Indeed there are parts that sound like what Radiohead’s Amnesiac might have been, if they had done more than the one track with Humphrey Littleton.
The Drift – Memory Drawings
thedriftmusic.com www.myspace.com/trldrift http://www.temporaryresidence.com/
In The Commitments, Jimmy Rabbitte dismissed jazz as ‘musical wanking’. Jazz and onanism have both suffered something of a bad press. So the emergence of the new album by The Drift which utilises that oft-maligned musical genre within their post-rock ambient ambit may be a cause for concern. Amidst some rather dubby sounding post-rock jamming, we hear a doleful horn section or a major use of the high-hat and drum brush. All most worrying.
Thankfully they skilfully manage to avoid the more ersatz end of the jazz spectrum and it is harnessed well enough not to turn into the type of parody that would be introduced by the Fast Show’s jazz club presenter Louis Balfour. For the most part it manages this by not losing focus. In this it is helped by a solidity in the rhythm section and specifically the tightly reigned in drum patterns. This tightness is occasionally sacrificed for somewhat unnecessary musical break-downs, but at least when the music reconfigures it is done with skill and these interludes don’t actually affect the flow of the record as greatly as one might expect.
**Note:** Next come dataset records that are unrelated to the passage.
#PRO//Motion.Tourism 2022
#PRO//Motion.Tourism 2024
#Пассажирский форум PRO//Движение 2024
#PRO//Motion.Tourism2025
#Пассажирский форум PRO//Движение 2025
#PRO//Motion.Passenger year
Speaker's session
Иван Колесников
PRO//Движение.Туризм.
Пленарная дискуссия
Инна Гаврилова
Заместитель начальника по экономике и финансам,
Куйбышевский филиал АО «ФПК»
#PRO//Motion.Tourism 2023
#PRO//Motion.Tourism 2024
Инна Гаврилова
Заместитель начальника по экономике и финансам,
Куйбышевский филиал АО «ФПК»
The most striking elements of the album are when the dense horn sections rub up against some rather tasty electric guitar. Indeed there are parts that sound like what Radiohead’s Amnesiac might have been, if they had done more than the one track with Humphrey Littleton.
Now all this might not convince the Irish soul boy (indeed I’m sure that a more recent version of Mr Rabbitte would dismiss post-rock in similar terms of derision) but there is more than enough going on here for the album to be not just one for the jazz-mag enthusiasts.